Herói popular do séc. XX português, foi ele um dos responsáveis pelo reforço da credibilidade do país. “Fazê-lo repousar junto de figuras grandes da nação é ato de justiça”, defendeu.

António Simões terminou o seu discurso dizendo que Eusébio rima com imortalidade. “Ele não morreu; nós é que morremos sem ele”.

A cerimónia contou ainda com a presença do Primeiro-Ministro, de elementos da família de Eusébio e de figuras do mundo do desporto. Antes dos discursos, Dulce Pontes interpretou o Hino Nacional.

As cerimónias de transladação foram antecedidas de um cortejo demorado por diversos pontos da capital. Após a saída do cemitério do Lumiar, foi celebrada uma missa em Carnide, cerimónia reservada aos círculos mais próximos do atleta.

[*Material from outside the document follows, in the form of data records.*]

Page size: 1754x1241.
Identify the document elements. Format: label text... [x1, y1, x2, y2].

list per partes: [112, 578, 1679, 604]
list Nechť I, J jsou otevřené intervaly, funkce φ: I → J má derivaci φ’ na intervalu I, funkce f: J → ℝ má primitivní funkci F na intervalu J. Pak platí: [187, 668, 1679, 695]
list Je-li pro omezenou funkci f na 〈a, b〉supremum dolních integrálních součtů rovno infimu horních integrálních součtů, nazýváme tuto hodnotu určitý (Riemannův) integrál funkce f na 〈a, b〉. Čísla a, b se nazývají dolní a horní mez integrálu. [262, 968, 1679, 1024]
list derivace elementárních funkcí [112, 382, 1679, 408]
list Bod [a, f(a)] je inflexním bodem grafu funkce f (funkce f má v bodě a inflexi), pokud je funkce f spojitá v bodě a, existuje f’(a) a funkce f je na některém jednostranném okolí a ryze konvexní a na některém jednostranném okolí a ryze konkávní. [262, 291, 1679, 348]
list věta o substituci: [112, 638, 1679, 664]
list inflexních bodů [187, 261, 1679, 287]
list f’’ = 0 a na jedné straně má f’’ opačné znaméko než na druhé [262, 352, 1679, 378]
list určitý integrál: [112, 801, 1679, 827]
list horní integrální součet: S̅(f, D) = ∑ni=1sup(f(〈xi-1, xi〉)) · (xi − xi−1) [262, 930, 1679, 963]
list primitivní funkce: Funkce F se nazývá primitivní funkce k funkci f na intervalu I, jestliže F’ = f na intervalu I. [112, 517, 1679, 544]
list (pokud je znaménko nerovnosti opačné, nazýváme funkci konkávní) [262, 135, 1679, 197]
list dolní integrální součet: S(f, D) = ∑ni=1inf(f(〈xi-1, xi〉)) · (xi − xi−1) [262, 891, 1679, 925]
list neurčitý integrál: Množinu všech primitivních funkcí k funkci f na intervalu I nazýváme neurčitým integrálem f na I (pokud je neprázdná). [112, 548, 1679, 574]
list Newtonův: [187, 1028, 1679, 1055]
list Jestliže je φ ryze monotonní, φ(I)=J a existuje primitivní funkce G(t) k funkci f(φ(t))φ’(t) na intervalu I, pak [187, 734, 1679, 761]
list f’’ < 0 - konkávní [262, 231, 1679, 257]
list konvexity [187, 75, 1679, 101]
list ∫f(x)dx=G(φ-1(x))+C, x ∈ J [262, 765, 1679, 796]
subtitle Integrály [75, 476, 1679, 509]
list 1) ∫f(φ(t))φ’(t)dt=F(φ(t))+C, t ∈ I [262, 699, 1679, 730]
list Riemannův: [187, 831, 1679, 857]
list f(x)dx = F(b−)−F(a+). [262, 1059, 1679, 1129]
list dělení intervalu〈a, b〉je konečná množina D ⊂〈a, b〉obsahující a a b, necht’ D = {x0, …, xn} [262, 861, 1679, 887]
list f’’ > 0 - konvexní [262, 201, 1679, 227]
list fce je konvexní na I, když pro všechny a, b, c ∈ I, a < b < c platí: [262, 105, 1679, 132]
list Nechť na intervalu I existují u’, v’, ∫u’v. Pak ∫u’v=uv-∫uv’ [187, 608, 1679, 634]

A urna, coberta pela bandeira portuguesa, foi transportada por uma charrete de quatro cavalos e acompanhada o longo do percurso por 54 efetivos da cavalaria da GNR, como guarda de honra.

Ao longo do trajeto, foram muitos os cidadãos que quiseram prestar a última homenagem ao “rei”. A urna, primeiro em carro funerário, passou pelo Estádio da Luz, seguindo depois em armão militar rumo à Assembleia da República, tendo-se realizado uma breve paragem junto à sede da Federação Portuguesa de Futebol.

Eusébio da Silva Ferreira, que faleceu em janeiro de 2014, é a 12ª personalidade a ser transladada para o Panteão Nacional. Ficará na sala dois, partilhando o espaço com Aquilino Ribeiro (romancista), Sophia de Mello Breyner (escritora) e Humberto Delgado (militar).